## Text provided
# # #
Thus, a pre-end position can be determined before an absolute end position
is reached. At the pre-end position, the plunger is briefly controlled for
damped braking until the absolute end position is reached. This provides a
significant advantage for units such as pressure-medium operated
cylinders.
The same applies to electrically and electromechanically operated axes or
short stroke axes.
Furthermore, a single common actuating plunger for both end positions may
be used. The actuating plunger may include two actuating plunger elements
which slide into one another in a telescopically arranged manner. The
plunger elements are forced apart from one another by a compression
spring. The two actuating plunger elements are positioned within the
housing by snap rings that abut the respective inside walls of the housing
providing a resistance force to the force of the compression spring. The
respective actuating plunger elements then project through a respective
opening in the housing and extend a corresponding distance therefrom.
Other objects and features of the present invention will become apparent
from the following detailed description considered in conjunction with the
accompanying drawings. It is to be understood, however, that the drawings
are designed solely for purposes of illustration and not as a definition
of the limits of the invention, for which reference should be made to the
appended claims.
BRIEF DESCRIPTION OF THE DRAWINGS
In the drawings, where like reference numerals denote similar elements
throughout the several views:
FIG. 1 is a top cross-sectional view of a switch actuating unit according
to the present invention attached to a short stroke axis; and
FIG. 2 is a perspective view of the switch actuating unit according to the
present invention attached to a working cylinder.
# # #
## Data provided
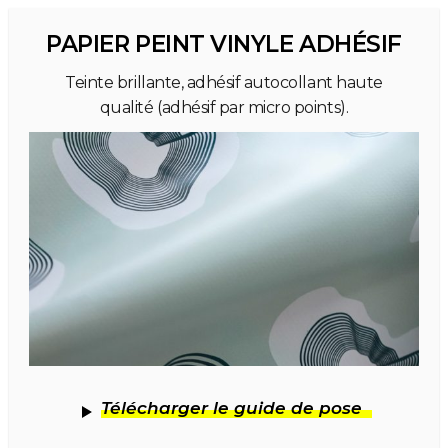
PAPIER PEINT VINYLE ADHÉSIF
Teinte brillante, adhésif autocollant haute
qualité (adhésif par micro points).
Télécharger le guide de pose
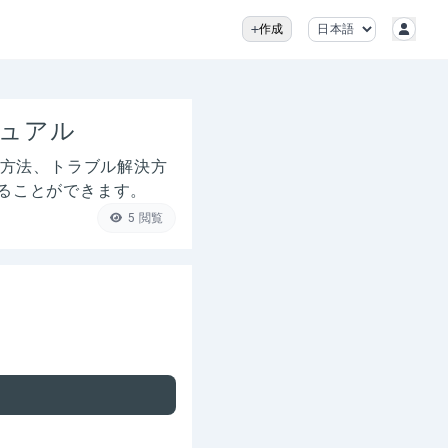
作成
ニュアル
方法、トラブル解決方
ることができます。
5
閲覧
# # #
## Required work
a – Extract from the switch actuating unit passage the span starting at "The same applies" and ending at "corresponding distance therefrom.".
b – Using the switch actuating unit passage, decide whether each statement agrees with it, answering yes or no and quoting the deciding words: (i) a compression spring pushes the two actuating plunger elements apart; (ii) the drawings define the limits of the invention; (iii) FIG. 2 shows the unit attached to a short stroke axis.
c – Write what follows the final sentence of the switch actuating unit passage.

## Responses by task
a –
The same applies to electrically and electromechanically operated axes or
short stroke axes.
Furthermore, a single common actuating plunger for both end positions may
be used. The actuating plunger may include two actuating plunger elements
which slide into one another in a telescopically arranged manner. The
plunger elements are forced apart from one another by a compression
spring. The two actuating plunger elements are positioned within the
housing by snap rings that abut the respective inside walls of the housing
providing a resistance force to the force of the compression spring. The
respective actuating plunger elements then project through a respective
opening in the housing and extend a corresponding distance therefrom.

b –
(i) Yes: "The plunger elements are forced apart from one another by a compression spring."
(ii) No: "the drawings are designed solely for purposes of illustration and not as a definition of the limits of the invention"
(iii) No: "FIG. 2 is a perspective view of the switch actuating unit according to the present invention attached to a working cylinder."

c –
DETAILED DESCRIPTION OF THE PREFERRED EMBODIMENTS
Referring now to the drawings in detail and initially to FIG. 1 thereof,
the present invention constitutes an electrically operated short stroke
axis 10 having a switch actuating unit 12 mounted thereon. The short
stroke axis includes two flange plates 14, 16 connected together by a
connecting rod 18. Attached between the flange plates 14, 16 and along the
connecting rod 18 is a toothed belt 20. The toothed belt 20 is stretched
along the length of the connecting rod 18 and connected on either end to a
respective one of the flange plates 14, 16. The switch actuating unit 12
is positioned on the connecting rod 18 for movement therealong. The switch
actuating unit includes a drive housing 22 and a switch housing 24.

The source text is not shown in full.